The concept Friedman paints with the words "The world is flat" is indeed inspired and extremely ingenious. What Friedman means by "flat" is "connected": the lowering of trade and political barriers and the technical advances of the digital revolution have made it possible to do business, or almost anything else, instantaneously with billions of other people across the planet. While demystifying the new order that is now making its presence felt, Friedman gives due credit to the fact that the process had been happening for a while - that the signs were clear, only, the world had stopped paying attention to them.

What created the flat world? Friedman outlines ten forces that have had an impact on flattening the world and stresses technological forces. Paradoxically, the dot-com bubble played a crucial role. Telecommunications companies like Global Crossing had hundreds of millions of dollars of cash -- given to them by gullible investors -- and they used it to pursue incredibly ambitious plans to ''wire the world,'' laying fiber-optic cable across the ocean floors, connecting Bangalore, Bangkok and Beijing to the advanced industrial countries. The following dot-com bust, the Y2K crisis and the resulting inflow of business processes to India and other third world locations set the stage for the next phase of globalization - and the flattened world. Friedman discusses at length about the development of ''work flow platforms,'' software that made it possible for all kinds of computer applications to connect and work together, which is what allowed seamless cooperation by people working anywhere in the world.

Outsourcing features in the 'World is Flat' as a force to reckon with and which is here to stay. Friedman uses lively examples of his experience at the 24/7 Customer Contact center in Bangalore to illustrate how the company has adapted to the changing world economy and its demands extremely well - effortlessly able to prepare tax returns for Americans, take care of logistics for customers in the UK and even those in Canada. The fact that China and India loom large in Friedman's story because they are the two big countries benefiting most from the flat world. Friedman understands that China and India represent not just threats to the developed world, but also great opportunities. After all, the changes he is describing have the net effect of adding hundreds of millions of people - consumers - to the world economy. That is an unparalleled opportunity for every company and individual in the world.
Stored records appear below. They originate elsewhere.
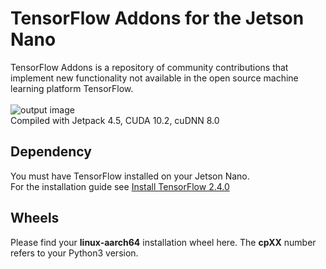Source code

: # TensorFlow Addons for the Jetson Nano
TensorFlow Addons is a repository of community contributions that implement new functionality not available in the open source machine learning platform TensorFlow.<br/><br/>
![output image]( https://qengineering.eu/images/tfa_succes-nano.png )<br/>
Compiled with Jetpack 4.5, CUDA 10.2, cuDNN 8.0
## Dependency
You must have TensorFlow installed on your Jetson Nano.<br/>
For the installation guide see [Install TensorFlow 2.4.0](https://qengineering.eu/install-tensorflow-2.4.0-on-jetson-nano.html) <br/>
## Wheels
Please find your **linux-aarch64** installation wheel here. The **cpXX** number refers to your Python3 version.<br/>
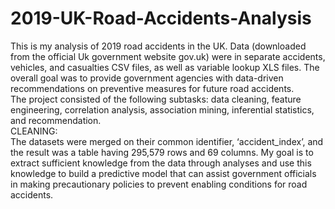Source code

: # 2019-UK-Road-Accidents-Analysis
This is my analysis of 2019 road accidents in the UK. Data (downloaded from the official Uk government website gov.uk) were in separate accidents, vehicles, and casualties CSV files, as well as variable lookup XLS files.
The overall goal was to provide government agencies with data-driven recommendations on preventive measures for future road accidents. <br>
The project consisted of the following subtasks: data cleaning, feature engineering, correlation analysis, association mining, inferential statistics, and recommendation.<br>
CLEANING:<br>
The datasets were merged on their common identifier, ‘accident_index’, and the result was a table having 295,579 rows and 69 columns. My goal is to extract sufficient knowledge from the data through analyses and use this knowledge to build a predictive model that can assist government officials in making precautionary policies to prevent enabling conditions for road accidents.
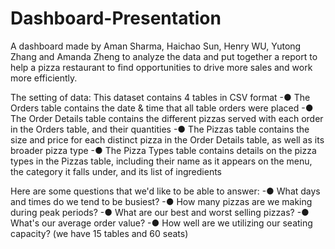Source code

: # Dashboard-Presentation
A dashboard made by Aman Sharma, Haichao Sun, Henry WU, Yutong Zhang and  Amanda Zheng to analyze the data and put together a report to help a pizza restaurant to find opportunities to drive more sales and work more efficiently.

The setting of data:
This dataset contains 4 tables in CSV format
-● The Orders table contains the date & time that all table orders were placed
-● The Order Details table contains the different pizzas served with each order in the Orders table, and their quantities
-● The Pizzas table contains the size and price for each distinct pizza in the Order Details table, as well as its broader pizza type
-● The Pizza Types table contains details on the pizza types in the Pizzas table, including their name as it appears on the menu, the category it falls under, and its 
list of ingredients

Here are some questions that we'd like to be able to answer:
-● What days and times do we tend to be busiest?
-● How many pizzas are we making during peak periods?
-● What are our best and worst selling pizzas?
-● What's our average order value?
-● How well are we utilizing our seating capacity? (we have 15 tables and 60 seats)
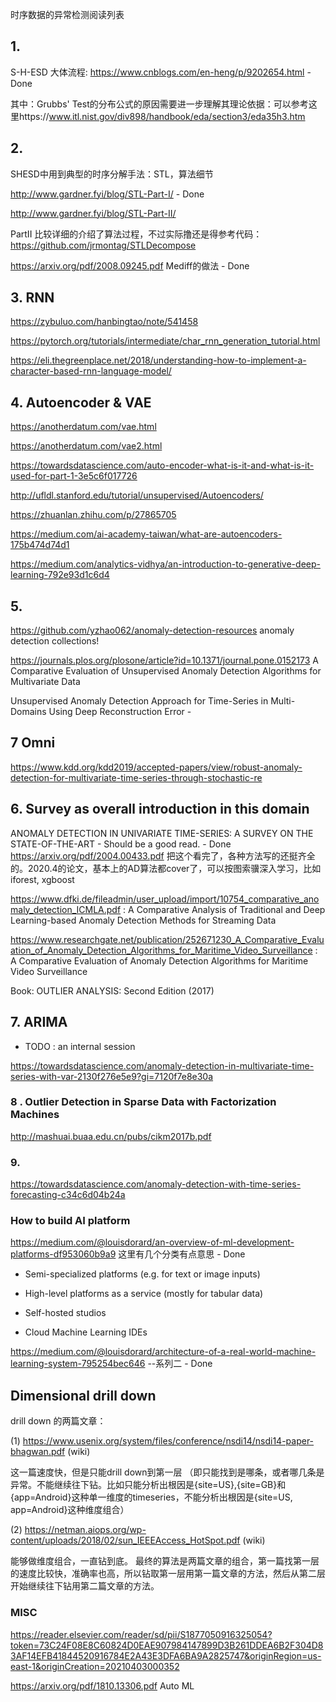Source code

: 时序数据的异常检测阅读列表

## 1. 
 S-H-ESD 大体流程: https://www.cnblogs.com/en-heng/p/9202654.html - Done
 
 其中：Grubbs' Test的分布公式的原因需要进一步理解其理论依据：可以参考这里https://www.itl.nist.gov/div898/handbook/eda/section3/eda35h3.htm
 
## 2.

 SHESD中用到典型的时序分解手法：STL，算法细节
 
 http://www.gardner.fyi/blog/STL-Part-I/ - Done
 
 http://www.gardner.fyi/blog/STL-Part-II/ 
 
 PartII 比较详细的介绍了算法过程，不过实际撸还是得参考代码： https://github.com/jrmontag/STLDecompose

 https://arxiv.org/pdf/2008.09245.pdf  Mediff的做法 - Done

## 3. RNN
 
 https://zybuluo.com/hanbingtao/note/541458
 
 https://pytorch.org/tutorials/intermediate/char_rnn_generation_tutorial.html
 
 https://eli.thegreenplace.net/2018/understanding-how-to-implement-a-character-based-rnn-language-model/
 

 
## 4. Autoencoder & VAE

https://anotherdatum.com/vae.html

https://anotherdatum.com/vae2.html


https://towardsdatascience.com/auto-encoder-what-is-it-and-what-is-it-used-for-part-1-3e5c6f017726

http://ufldl.stanford.edu/tutorial/unsupervised/Autoencoders/

https://zhuanlan.zhihu.com/p/27865705

https://medium.com/ai-academy-taiwan/what-are-autoencoders-175b474d74d1

https://medium.com/analytics-vidhya/an-introduction-to-generative-deep-learning-792e93d1c6d4

## 5. 
https://github.com/yzhao062/anomaly-detection-resources anomaly detection collections!

https://journals.plos.org/plosone/article?id=10.1371/journal.pone.0152173 A Comparative Evaluation of Unsupervised Anomaly Detection Algorithms for Multivariate Data


Unsupervised Anomaly Detection Approach for
Time-Series in Multi-Domains Using Deep
Reconstruction Error - 

## 7 Omni

https://www.kdd.org/kdd2019/accepted-papers/view/robust-anomaly-detection-for-multivariate-time-series-through-stochastic-re


## 6. Survey as overall introduction in this domain

ANOMALY DETECTION IN UNIVARIATE TIME-SERIES: A SURVEY ON THE STATE-OF-THE-ART - Should be a good read. - Done https://arxiv.org/pdf/2004.00433.pdf 把这个看完了，各种方法写的还挺齐全的。2020.4的论文，基本上的AD算法都cover了，可以按图索骥深入学习，比如iforest, xgboost

https://www.dfki.de/fileadmin/user_upload/import/10754_comparative_anomaly_detection_ICMLA.pdf : A Comparative Analysis of Traditional and Deep
Learning-based Anomaly Detection Methods for
Streaming Data

https://www.researchgate.net/publication/252671230_A_Comparative_Evaluation_of_Anomaly_Detection_Algorithms_for_Maritime_Video_Surveillance : A Comparative Evaluation of Anomaly Detection Algorithms for Maritime Video Surveillance

Book: OUTLIER ANALYSIS: Second Edition (2017)


## 7. ARIMA 
- TODO : an internal session

https://towardsdatascience.com/anomaly-detection-in-multivariate-time-series-with-var-2130f276e5e9?gi=7120f7e8e30a

### 8 . Outlier Detection in Sparse Data with Factorization Machines

http://mashuai.buaa.edu.cn/pubs/cikm2017b.pdf 


### 9. 
https://towardsdatascience.com/anomaly-detection-with-time-series-forecasting-c34c6d04b24a

 
### How to build AI platform

https://medium.com/@louisdorard/an-overview-of-ml-development-platforms-df953060b9a9 这里有几个分类有点意思 - Done

- Semi-specialized platforms (e.g. for text or image inputs)

- High-level platforms as a service (mostly for tabular data)

- Self-hosted studios

- Cloud Machine Learning IDEs

https://medium.com/@louisdorard/architecture-of-a-real-world-machine-learning-system-795254bec646 --系列二 - Done


## Dimensional drill down

drill down 的两篇文章：

(1) https://www.usenix.org/system/files/conference/nsdi14/nsdi14-paper-bhagwan.pdf (wiki)

这一篇速度快，但是只能drill down到第一层
（即只能找到是哪条，或者哪几条是异常。不能继续往下钻。比如只能分析出根因是{site=US},{site=GB}和{app=Android}这种单一维度的timeseries，不能分析出根因是{site=US, app=Android}这种维度组合）

(2) https://netman.aiops.org/wp-content/uploads/2018/02/sun_IEEEAccess_HotSpot.pdf (wiki)

能够做维度组合，一直钻到底。
最终的算法是两篇文章的组合，第一篇找第一层的速度比较快，准确率也高，所以钻取第一层用第一篇文章的方法，然后从第二层开始继续往下钻用第二篇文章的方法。



### MISC

https://reader.elsevier.com/reader/sd/pii/S1877050916325054?token=73C24F08E8C60824D0EAE907984147899D3B261DDEA6B2F304D83AF14EFB41844520916784E2A43E3DFA6BA9A2825747&originRegion=us-east-1&originCreation=20210403000352

https://arxiv.org/pdf/1810.13306.pdf Auto ML

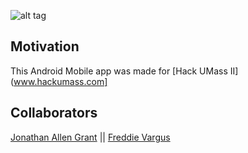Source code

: ![alt tag](http://i.imgur.com/XAq452m.png)


## Motivation

This Android Mobile app was made for [Hack UMass II](www.hackumass.com]

## Collaborators

[Jonathan Allen Grant](www.github.com/JonathanGrant) || [Freddie Vargus](www.github.com/FreddieV4)
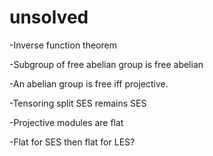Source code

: # unsolved
-Inverse function theorem

-Subgroup of free abelian group is free abelian

-An abelian group is free iff projective.

-Tensoring split SES remains SES

-Projective modules are flat

-Flat for SES then flat for LES?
He ends up, wisely, understanding that there's no way to stop the wave. You cannot switch off these forces except at great cost to your own economic well-being. Over the last century, those countries that tried to preserve their systems, jobs, culture or traditions by keeping the rest of the world out all stagnated. Those that opened themselves up to the world prospered. But that doesn't mean you can't do anything to prepare for this new competition and new world - a world that has become impossibly flat and will continue on this lateral trend.